- Vicky Tan
A useful analogy for counselling

When I first started studying psychology, I remember trying to explain to my parents that no, therapy is not about "fixing people" and no, people can't "just get over" mental illness. I recently came across a useful analogy that describes the counselling process by Tumblr user @centrumlumina:
Here’s a thought I had about how therapy & treatment works (vs how many people imagine it works). This is based on my experience with depression and chronic illness, but I hope it applies more broadly as well.
Imagine you have to take a road trip on a deserted road alone. Halfway through the trip your engine starts to splutter and the car breaks down. What do you do?
A lot of people imagine that therapy and treatment is like calling a mechanic to come and fix your car for you. You make the call, and then you just have to wait around until the mechanic has fixed the problem, and your car is good as new! Unfortunately, it doesn’t work like that. There is no on-call mechanic. No-one is able to fix this car except for you.
Instead, it’s like you pull a toolbox out of the trunk, pop open the hood, and dial up the mechanic on the phone. You have to try and describe the problems as clearly as possible, and follow the advice they give you as well as you can.*
Sometimes you won’t understand the advice, and you’ll need them to explain it again or suggest something else. Sometimes you’ll do what they say and the car still won’t run, and they won’t be able to explain why, only give you something new to try. Sometimes you’ll think you fixed the problem and start driving, and the car will break again two minutes down the road. No matter what happens, it’s going to be hard and messy and frustrating work.
But at the end of it, not only will your car be running again, but you’ll know how to fix it now. Which isn’t to say that you’ll never need another mechanic again, but next time you get stuck, it’ll be that little bit easier to handle.
*I will add that although it's useful to follow the advice a psychologist/counsellor/therapist gives you to the best of your ability, you can turn it down. It's your car, after all. There could be many reasons why someone may not want to follow advice (or wants to try but it's hard), and I like to explore why - maybe you're scared, maybe you've tried it before, maybe there are other barriers getting in your way.

When I was sharing this analogy with my husband, he wondered whether how we look after our mental health could be like looking after a garden.
I liked his idea because our minds are organic, living things, like plants in a garden. Both are formed over time and experience, and need nurturing in order to flourish. Both are subject to sunny days and stormy ones.
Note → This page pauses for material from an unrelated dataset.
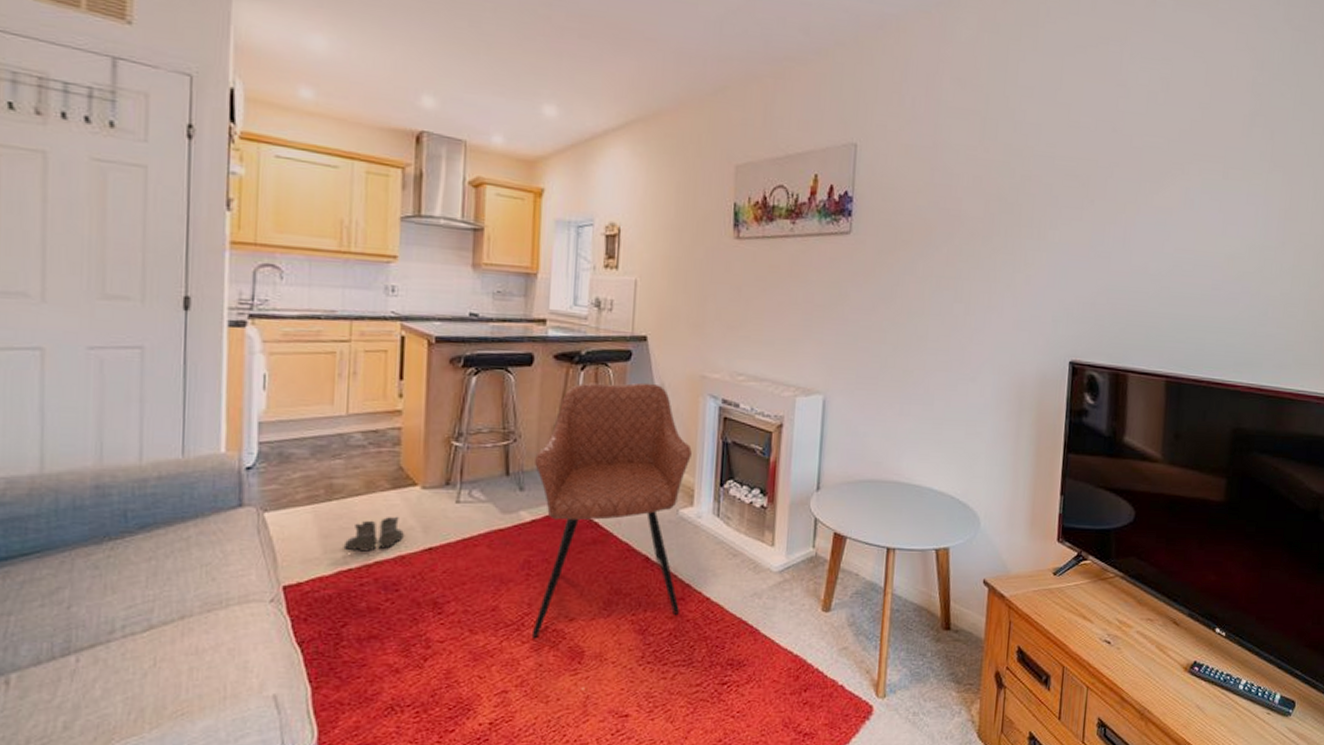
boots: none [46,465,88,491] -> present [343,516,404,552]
Both can be adapted, changed, pruned, and healed - for our brains, this ability to change is called neuroplasticity!
When a plant isn't thriving anymore, you start to see signs of stress - for example, leaves start falling off or the tree doesn't produce fruit. It can be hard to know what has gone wrong unless you have experience. You might eventually call a gardening expert - I think of talk-back radio listeners calling in to describe their plant problems to horticulturalist Sabrina Hahn and how she uses her knowledge to identify the problem and make suggestions for the caller, who then tries to apply it to their garden on their own. It may take some time to see the effect of these changes, or it may be that something else needs to be tried.
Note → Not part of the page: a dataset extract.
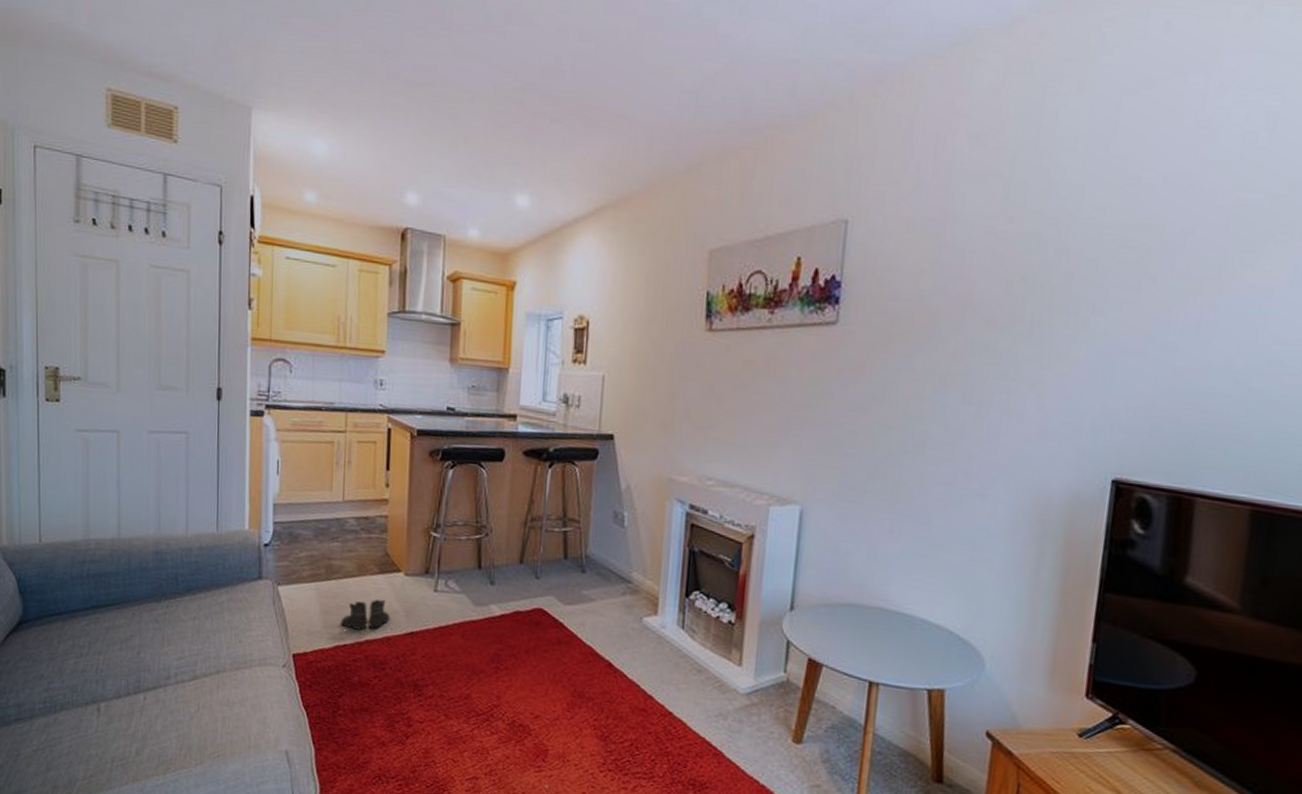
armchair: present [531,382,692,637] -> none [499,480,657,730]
Like our minds, each garden is unique and requires specific care, so consulting with a gardening expert can also help you learn about your garden's particular conditions - soil, climate, layout, and so on. Knowing these patterns can help you to work with what you've got, as well as how to maintain your garden in the best way for you.
People have asked me if it's ever too late to start counselling - what if my garden is barren and overrun by weeds? As I've said in a previous post, sometimes people ask if their issues are too insignificant to start counselling - what if my garden is surviving, but I have never seen flowers grow in it? Our brain pathways are much like plants that stretch towards light and water, marvellous in their adaptability and determination; there is still something to be done, and you will grow again.